Legal professionals and rights advocates had high hopes that the amendments would finally bring the crucial law a big step closer to - if not in line with - international criminal law standards. The last major revision was in 1996.
Even though there are improvements, the two drafts, issued in August and last week after a month-long consultation, will maintain a system that is heavily biased towards police power.
Worse still, it will create a two-tier criminal justice system where political undesirables are treated differently from other citizens.
After two drafts, we have seen that the police will continue to hold the sole decision-making power to detain a citizen for up to 37 days, to put a citizen under residential surveillance for up to six months, to search a person's property and seize it, and use investigative methods like wiretapping.
All these powers are exercised by courts in many other jurisdictions.
In cases concerning state security or terrorism - charges often used against mainland dissidents - and other crimes deemed severe, police even enjoy the privilege of determining whether or not a suspect can meet defence lawyers.
In state security and terrorism cases, police officers can conceal a suspect's detention or residential surveillance at a particular location from his or her family if the authorities deem that such notification could interfere with the investigation.
Lawyers will still be excluded from interrogations and, at the earliest, will only be able to meet a suspect within 48 hours of their first questioning or being brought into police control.
To be fair, the mainland's Criminal Procedure Law is still young. It was first passed in 1979 after the Cultural Revolution, when one of the law's main goals was 'defeating the enemy [of the proletariat]'.
It was not until 1996 that basic rules which stipulated that no one could be convicted unless they were tried in court and which allowed lawyers to get involved during the investigative stage were finally laid down.
Previously, the procuratorate had the power to convict in certain cases, and defendants could only consult lawyers seven days before trial.
However, the question is no longer whether improvements have been made to the Criminal Procedure Law and the system it governs, but whether the improvements are enough, considering the public's increasing awareness of civil rights and outrage over incessant abuse of police powers, among other problems plaguing the criminal justice system.
As a signatory to the International Covenant of Civil and Political Rights, China also has obligations to build a system that prevents the use of torture and ensures that a suspect will be promptly brought to court following detention and arrest; to respect a defendant's right to legal counsel, and a fair and public trial; and to exercise restraint in using detention and the death penalty.

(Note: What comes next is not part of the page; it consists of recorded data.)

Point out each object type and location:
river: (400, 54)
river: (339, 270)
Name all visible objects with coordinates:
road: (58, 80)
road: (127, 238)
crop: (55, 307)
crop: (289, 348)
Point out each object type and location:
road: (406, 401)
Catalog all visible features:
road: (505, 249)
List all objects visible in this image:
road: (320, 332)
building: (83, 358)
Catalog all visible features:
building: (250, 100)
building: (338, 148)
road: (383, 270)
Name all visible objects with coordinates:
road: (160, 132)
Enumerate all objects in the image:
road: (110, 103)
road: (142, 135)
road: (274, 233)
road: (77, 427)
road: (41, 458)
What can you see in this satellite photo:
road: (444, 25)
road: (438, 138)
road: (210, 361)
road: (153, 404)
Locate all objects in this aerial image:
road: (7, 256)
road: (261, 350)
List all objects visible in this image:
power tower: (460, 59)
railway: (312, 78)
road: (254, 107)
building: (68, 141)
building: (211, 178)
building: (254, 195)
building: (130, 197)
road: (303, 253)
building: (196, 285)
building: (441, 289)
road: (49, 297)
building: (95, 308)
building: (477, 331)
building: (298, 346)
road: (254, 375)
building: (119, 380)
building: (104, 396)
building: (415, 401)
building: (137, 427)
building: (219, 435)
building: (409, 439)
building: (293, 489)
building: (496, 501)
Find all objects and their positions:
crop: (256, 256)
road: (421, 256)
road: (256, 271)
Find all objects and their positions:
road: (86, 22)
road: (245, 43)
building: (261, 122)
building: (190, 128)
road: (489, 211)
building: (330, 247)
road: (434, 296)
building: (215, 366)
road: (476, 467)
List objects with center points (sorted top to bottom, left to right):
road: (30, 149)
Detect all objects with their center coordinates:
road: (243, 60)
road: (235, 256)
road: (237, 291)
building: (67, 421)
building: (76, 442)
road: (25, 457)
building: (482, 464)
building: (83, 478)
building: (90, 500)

It must also enshrine in its law the concepts that all are equal in the eyes of the court, a person is innocent until proven guilty and that every person has a right to remain silent.
The latest amendments to the Criminal Procedure Law have incorporated the key phrase: 'a person shall not be compelled to give self-incriminating evidence'. They have also laid the groundwork for creating a witness protection system and made it compulsory for witnesses, including police officers, to testify in court.
The drafts have further expanded the availability of legal aid and set up special procedures for juvenile offenders and mentally ill defendants.
But the drafts still don't include the right to silence, and there is room for improvement in terms of limiting police powers, ensuring legal representation and easing back on the death penalty.
In the few improved statutes, broad exceptions and vague wording - likely arising from compromises between lawmakers and law enforcers - have all but negated the good intentions behind the revision.
Despite state media calling it a massive achievement, the number of additional clauses - around 60 - are actually not many more than those added in 1996. After the latest revision, the Criminal Procedure Law will still have only about 290 clauses, two-thirds the size of the country's penal code, which has 452 clauses.
Criminal procedure laws in many jurisdictions have about twice the number.
Striking a balance between fighting crime and protecting rights is a challenge that every country faces, and law enforcers are naturally reluctant to lose power. But with a system that is designed to favour a strong state, the mainland authorities could have - and should have - used this amendment as a chance to tip the scales towards greater rights for suspects and defendants.
And if the growing crime rate is indeed a major concern, there are certainly other ways to improve police efficiency, such as better training, rather than making investigations easier at the expense of civil rights.
There is now only one last draft remaining before the amendments are expected to be passed at the annual session of the National People's Congress in March.
Hopefully law drafters on the NPC Standing Committee will make use of this last chance, with the backing of the authorities, to squeeze in some more changes called for by the mainland's legal professionals.
Then perhaps we would have a revision that lived up to its name.